The liner-notes make no mention of Sir Malcolm’s passing, so I can only assume that this disc was stuck in production when he died and has only been released recently.

The composer did know about these recordings and writes the following note in the booklet:

"In 1987 I wrote my Quintet for Brass No 2 for the Fine Arts Brass Ensemble. I am absolutely delighted therefore that this fine group of musicians have now recorded this piece, along with many of my other works for brass ensemble, for the Nimbus label. The artistry and commitment that this group bring to their performances is truly exceptional.

Sir Malcolm Arnold, - August 2006."

Fanfare for Louis was written for the legendary jazz trumpeter, Louis Armstrong, for Armstrong’s 70th birthday in 1970; he passed away one year later. Not surprisingly, there is a very jazzy feel to this piece. It is interesting to note that when Arnold attended the Royal College of Music, he dropped out after only two years stating ‘they didn’t teach you to play like Louis there’. It is interesting that he eventually became a classical and film composer, was trumpet section-leader of the London Philharmonic, and never opted to follow Armstrong’s steps into the jazz world.

The Brass Quintet No. 1 was previously recorded by Fine Arts Brass in the vinyl LP era, but has never been released on disc. It was written for the New York Brass Quintet, but the competition on disc is from the Philip Jones Brass Ensemble recorded for Decca in the 1970s. That recording is very good, but it is very nice to have this piece in a modern digital recording. The second movement is very dark and brings to mind some of Arnold’s later symphonies. The third movement returns to the upbeat nature of the first, with some very fun duelling trumpet melodies over the top of the lower brass.

The Nimbus producers have wisely interspersed Arnold’s fantasies between the larger pieces.
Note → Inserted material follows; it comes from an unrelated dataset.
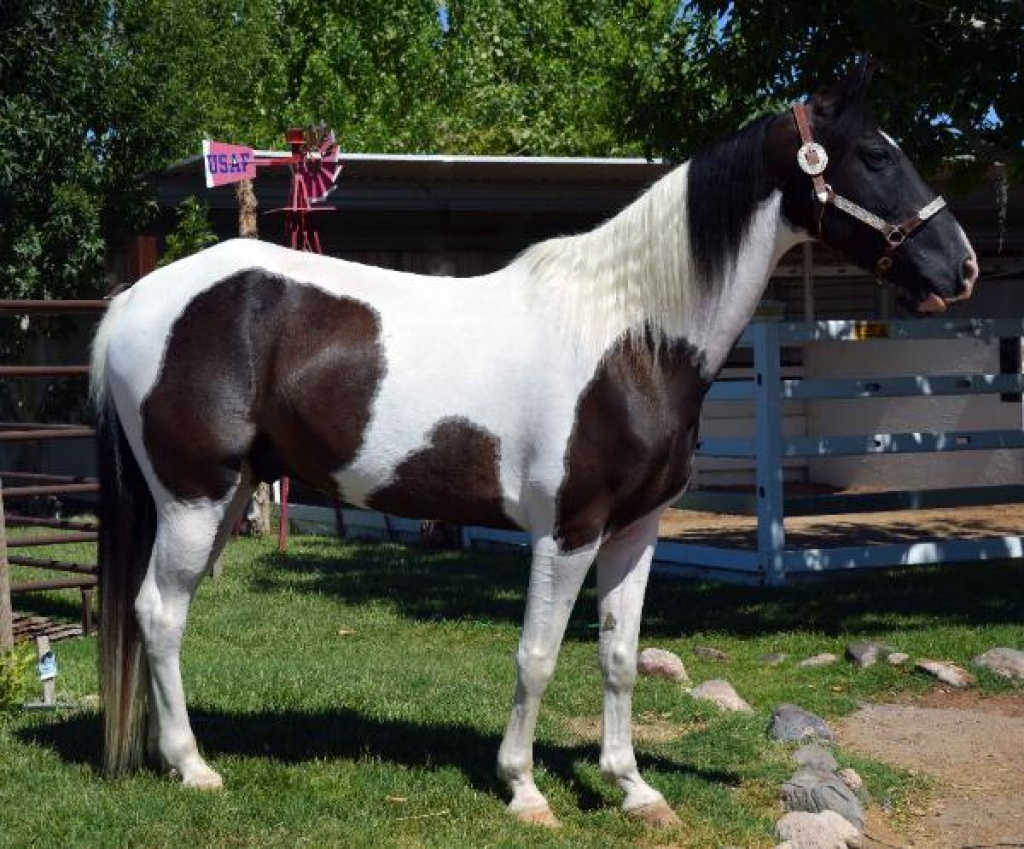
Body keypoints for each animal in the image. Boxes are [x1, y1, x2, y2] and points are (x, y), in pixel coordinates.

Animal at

Richard Sandland’s and Simon Lenton’s notes sum it up best: "Single-line music is often difficult to listen to, at the worst, one can feel like an intruder on private, practice time." Arnold wrote fantasies for every orchestral instrument there is, though this collection limits it to the four brass instruments. His woodwind fantasies can be found on one of Hyperion’s Chamber Music of Sir Malcolm Arnold, available on budget price Helios.

The Little Suites have been transcribed for brass quintet by trumpeter Simon Lenton. The first and second have been recorded elsewhere, but the Little Suite No. 3 has not. They are all nice, but tend to sound rather similar and perhaps would be preferred in their orchestral or wind band arrangements.

The most exciting piece for Arnold collectors would have to be the Brass Quintet No. 2. "Why write No. 1 again?" the composer said. It is only half the length of the former, though the second movement does sound a bit similar in form to that of the second movement from Quintet No. 1. The third movement brings to mind a bit of the composer’s Irish Dances.

The longest piece recorded here is Malcolm Arnold’s Symphony for Brass, also recorded on Decca by the PJBE for whom it was written. Like Quintet No. 1, the PJBE’s analogue recording is very good, but it is nice to get a brand new digital recording. The FAB has an increased trumpet and trombone section which gives the symphony "more punch" compared to the other pieces throughout this disc. The third movement is especially brooding. Composed during a time when the composer was depressed, this is about as far from the happy, upbeat nature of the Fanfare for Louis as one can get.

This disc is filled to the brim - at just under 80 minutes - with a wide range of genres of brass music and can be easily recommended to any fan of brass music.